**Exercise brief**. Write out only the lines running from the one that contains "Vision Ratio | 1.000 |" to the end of the material, both ends included.

□ □ □

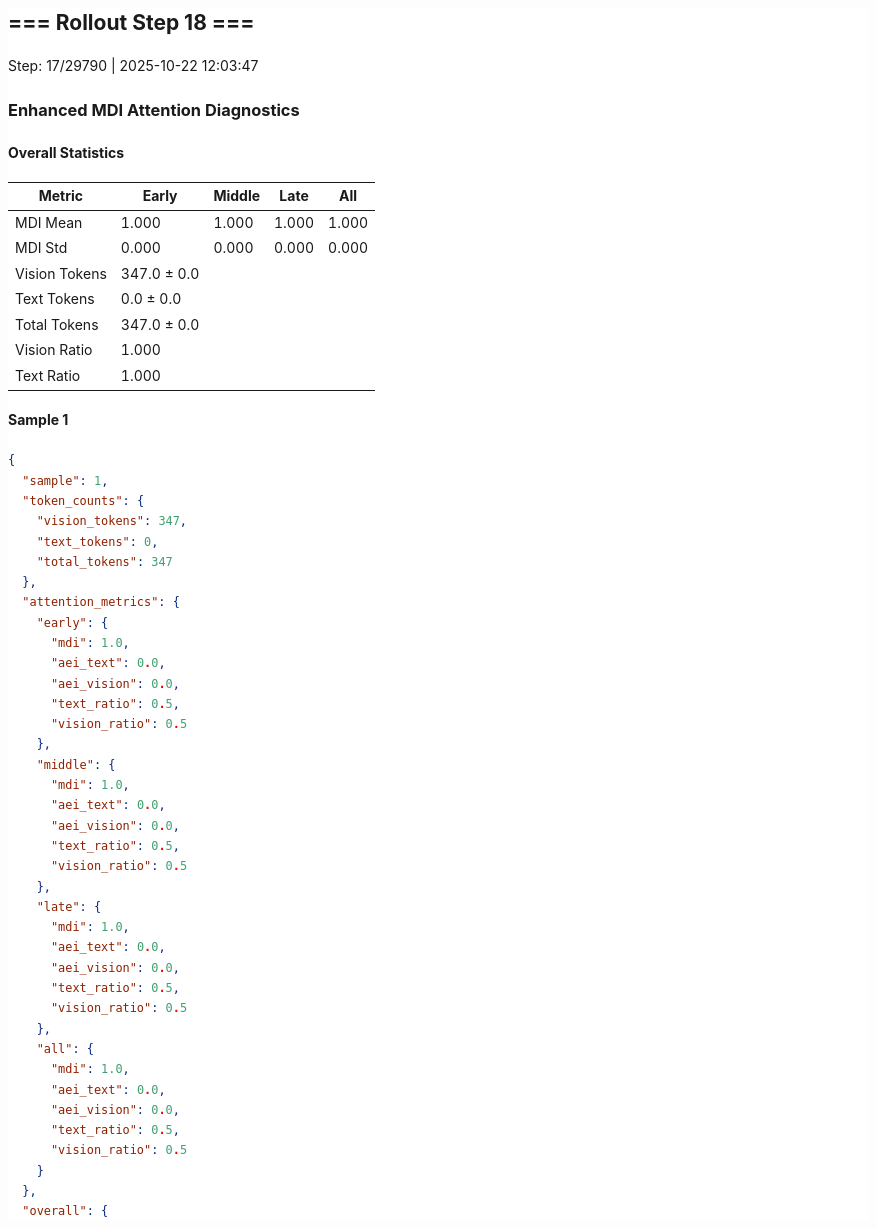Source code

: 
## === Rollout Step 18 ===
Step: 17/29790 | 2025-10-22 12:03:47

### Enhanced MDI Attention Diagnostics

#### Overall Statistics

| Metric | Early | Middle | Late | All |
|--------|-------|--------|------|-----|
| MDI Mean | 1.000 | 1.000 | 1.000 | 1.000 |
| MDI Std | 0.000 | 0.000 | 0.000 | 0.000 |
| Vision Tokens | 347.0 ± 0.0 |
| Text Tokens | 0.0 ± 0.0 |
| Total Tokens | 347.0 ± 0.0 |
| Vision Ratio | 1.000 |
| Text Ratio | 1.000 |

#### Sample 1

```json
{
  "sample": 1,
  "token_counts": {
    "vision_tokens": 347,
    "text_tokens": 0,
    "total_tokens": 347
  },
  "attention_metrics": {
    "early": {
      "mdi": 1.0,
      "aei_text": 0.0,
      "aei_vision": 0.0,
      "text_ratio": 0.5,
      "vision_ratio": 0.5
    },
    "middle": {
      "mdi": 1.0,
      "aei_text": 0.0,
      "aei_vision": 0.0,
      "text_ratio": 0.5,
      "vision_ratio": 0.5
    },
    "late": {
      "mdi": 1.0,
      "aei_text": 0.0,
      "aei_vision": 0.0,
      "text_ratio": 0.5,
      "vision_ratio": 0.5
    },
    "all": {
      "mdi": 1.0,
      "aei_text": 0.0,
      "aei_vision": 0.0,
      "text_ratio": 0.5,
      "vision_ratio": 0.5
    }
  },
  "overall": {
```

□ □ □

**Solution to the problem**.
| Vision Ratio | 1.000 |
| Text Ratio | 1.000 |

#### Sample 1

```json
{
  "sample": 1,
  "token_counts": {
    "vision_tokens": 347,
    "text_tokens": 0,
    "total_tokens": 347
  },
  "attention_metrics": {
    "early": {
      "mdi": 1.0,
      "aei_text": 0.0,
      "aei_vision": 0.0,
      "text_ratio": 0.5,
      "vision_ratio": 0.5
    },
    "middle": {
      "mdi": 1.0,
      "aei_text": 0.0,
      "aei_vision": 0.0,
      "text_ratio": 0.5,
      "vision_ratio": 0.5
    },
    "late": {
      "mdi": 1.0,
      "aei_text": 0.0,
      "aei_vision": 0.0,
      "text_ratio": 0.5,
      "vision_ratio": 0.5
    },
    "all": {
      "mdi": 1.0,
      "aei_text": 0.0,
      "aei_vision": 0.0,
      "text_ratio": 0.5,
      "vision_ratio": 0.5
    }
  },
  "overall": {
```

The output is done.